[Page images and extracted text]
== Segment start ==

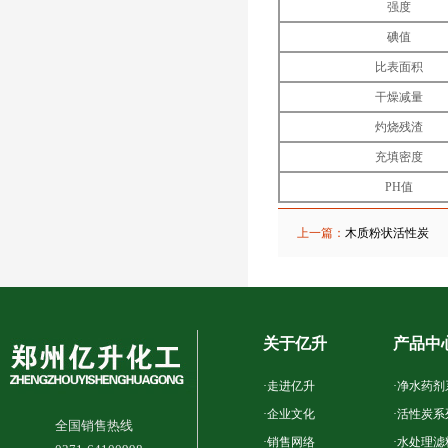
强度
碘值
比表面积
干燥减量
灼烧残渣
充填密度
PH值
上一篇：
木质粉状活性炭
关于亿升
产品中
·
走进亿升
·
净水药剂
·
企业文化
·
活性炭系
全国销售热线
·
销售网络
·
水处理滤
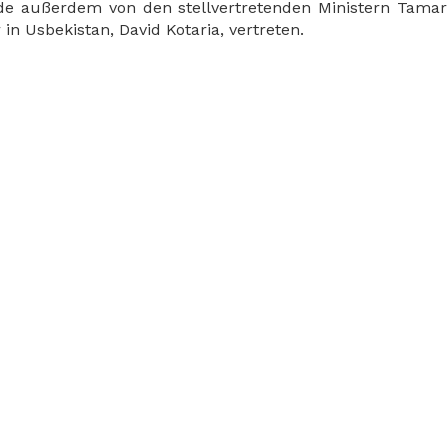
de außerdem von den stellvertretenden Ministern Tamar 
n Usbekistan, David Kotaria, vertreten.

== Segment end ==

Aim of the task
Restate each entry word for word; omit the pictures.

Task answer
强度
碘值
比表面积
干燥减量
灼烧残渣
充填密度
PH值
上一篇：
木质粉状活性炭
关于亿升
产品中
·
走进亿升
·
净水药剂
·
企业文化
·
活性炭系
全国销售热线
·
销售网络
·
水处理滤
de außerdem von den stellvertretenden Ministern Tamar 
n Usbekistan, David Kotaria, vertreten.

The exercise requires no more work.